Rodrigue was honored by the request. The Al Hirt painting was the third
he had done for Jazz Fest, having previously painted Louis Armstrong and
Pete Fountain. THE BLUE DOG In 1984,
Rodrigue painted the Loup-Garou, a mythical Cajun werewolf, for a collection
of Cajun ghost stories. "When I was a child, my mother told me if
I wasn't good, the Loup-Garou will come and eat me. The gray, shaggy wolf
with red eyes was scary. I painted him as though he were a person-at eye-level.

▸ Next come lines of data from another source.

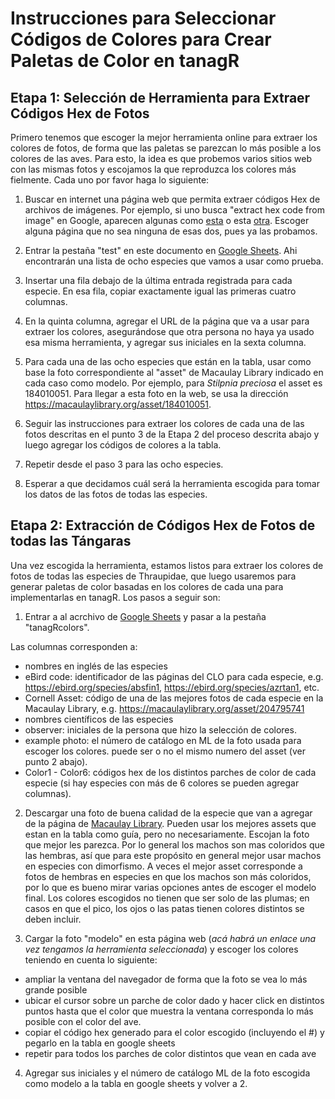 # Instrucciones para Seleccionar Códigos de Colores para Crear Paletas de Color en tanagR

## Etapa 1: Selección de Herramienta para Extraer Códigos Hex de Fotos

Primero tenemos que escoger la mejor herramienta online para extraer los colores de fotos, de forma que las paletas se parezcan lo más posible a los colores de las aves. Para esto, la idea es que probemos varios sitios web con las mismas fotos y escojamos la que reproduzca los colores más fielmente. Cada uno por favor haga lo siguiente:

1. Buscar en internet una página web que permita extraer códigos Hex de archivos de imágenes. Por ejemplo, si uno busca "extract hex code from image" en Google, aparecen algunas como [esta](https://html-color-codes.info/colors-from-image/) o esta [otra](https://www.ginifab.com/feeds/pms/color_picker_from_image.php). Escoger alguna página que no sea ninguna de esas dos, pues ya las probamos.

2. Entrar la pestaña "test" en este documento en [Google Sheets](https://docs.google.com/spreadsheets/d/1tjD11_B6cfBj0_C34jOPYvn2qShAVe4wq3eqOVPoeZ0/edit?usp=sharing). Ahi encontrarán una lista de ocho especies que vamos a usar como prueba.

3. Insertar una fila debajo de la última entrada registrada para cada especie. En esa fila, copiar exactamente igual las primeras cuatro columnas.

4. En la quinta columna, agregar el URL de la página que va a usar para extraer los colores, asegurándose que otra persona no haya ya usado esa misma herramienta, y agregar sus iniciales en la sexta columna.

5. Para cada una de las ocho especies que están en la tabla, usar como base la foto correspondiente al "asset" de Macaulay Library indicado en cada caso como modelo. Por ejemplo, para *Stilpnia preciosa* el asset es 184010051. Para llegar a esta foto en la web, se usa la dirección https://macaulaylibrary.org/asset/184010051.

6. Seguir las instrucciones para extraer los colores de cada una de las fotos descritas en el punto 3 de la Etapa 2 del proceso descrita abajo y luego agregar los códigos de colores a la tabla.

7. Repetir desde el paso 3 para las ocho especies.

8. Esperar a que decidamos cuál será la herramienta escogida para tomar los datos de las fotos de todas las especies.

## Etapa 2: Extracción de Códigos Hex de Fotos de todas las Tángaras

Una vez escogida la herramienta, estamos listos para extraer los colores de fotos de todas las especies de Thraupidae, que luego usaremos para generar paletas de color basadas en los colores de cada una para implementarlas en tanagR. Los pasos a seguir son:

1. Entrar a al acrchivo de [Google Sheets](https://docs.google.com/spreadsheets/d/1tjD11_B6cfBj0_C34jOPYvn2qShAVe4wq3eqOVPoeZ0/edit?usp=sharing) y pasar a la pestaña "tanagRcolors".

Las columnas corresponden a:

- nombres en inglés de las especies
- eBird code: identificador de las páginas del CLO para cada especie, e.g. https://ebird.org/species/absfin1, https://ebird.org/species/azrtan1, etc.
- Cornell Asset: código de una de las mejores fotos de cada especie en la Macaulay Library, e.g. https://macaulaylibrary.org/asset/204795741 
- nombres científicos de las especies
- observer: iniciales de la persona que hizo la selección de colores.
- example photo: el número de catálogo en ML de la foto usada para escoger los colores. puede ser o no el mismo numero del asset (ver punto 2 abajo).
- Color1 - Color6: códigos hex de los distintos parches de color de cada especie  (si hay especies con más de 6 colores se pueden agregar columnas).

2. Descargar una foto de buena calidad de la especie que van a agregar de la página de [Macaulay Library](https://www.macaulaylibrary.org/). 
Pueden usar los mejores assets que estan en la tabla como guía, pero no necesariamente. Escojan la foto que mejor les parezca. Por lo general los machos son mas coloridos que las hembras, así que para este propósito en general mejor usar machos en especies con dimorfismo. A veces el mejor asset corresponde a fotos de hembras en especies en que los machos son más coloridos, por lo que es bueno mirar varias opciones antes de escoger el modelo final. Los colores escogidos no tienen que ser solo de las plumas; en casos en que el pico, los ojos o las patas tienen colores distintos se deben incluir.
 
3. Cargar la foto "modelo" en esta página web (*acá habrá un enlace una vez tengamos la herramienta seleccionada*) y escoger los colores teniendo en cuenta lo siguiente:

- ampliar la ventana del navegador de forma que la foto se vea lo más grande posible
- ubicar el cursor sobre un parche de color dado y hacer click en distintos puntos hasta que el color que muestra la ventana corresponda lo más posible con el color del ave.
- copiar el código hex generado para el color escogido (incluyendo el #) y pegarlo en la tabla en google sheets
- repetir para todos los parches de color distintos que vean en cada ave

4. Agregar sus iniciales y el número de catálogo ML de la foto escogida como modelo a la tabla en google sheets y volver a 2.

He was a ghost dog. I began to paint him blue and then bluer. He was a
symbol." "We look at the dog and the dog looks at us. We ask questions looking into the eyes of a dog or a ghost-not expecting the ghost dog to have answers. The artist poses a question. We (the observer and artist) should both learn. Something else is going on other than the Blue Dog," said Rodrigue. The electric
Blue Dog became a pop-culture icon and a commercial success. A Blue Dog
painting shares an office in Tom Brokaw's home. The Neiman-Marcus catalogue
has featured Blue Dog three times and the celebrity canine has been used
in ad campaigns to sell ink-jet printers for Xerox and liquor for Absolut
Vodka. Rodrigue's art is an expression of what he knows. He has painted Louisiana landscapes, Cajuns, the Loup-Garou, his pet dogs, and now hurricanes. In October 2002, he spent seven hours filled with fear and anxiety as raging winds took down a 100-year-old oak tree in the front yard of his Louisiana home. "I hadn't been in a hurricane in 15 years. I'd forgotten what the fury was all about." Three days later, Rodrigue began painting his canvases with vibrant blues, yellows, pink, green and orange. The pieces are named Betsy, Camille, Inez and Francesca. Like a storm, the art moves. "I paint from a feeling. Art is expression," said Rodrigue. Louisiana and the Blue Dog are no longer visible in Rodrigue's work, but they are still within the man. Rodrigue's Hurricane series is on display exclusively at his gallery in Carmel, but the new abstracts will soon be at his New Orleans gallery. Those wishing to view his earlier works can visit the George Rodrigue Museum at Acadian Village in Lafayette. Later this year, New York Times art critic and historian Ginger Danto's retrospective book on Rodrigue's work will be published. The working title of the book is "The Best of George Rodrigue."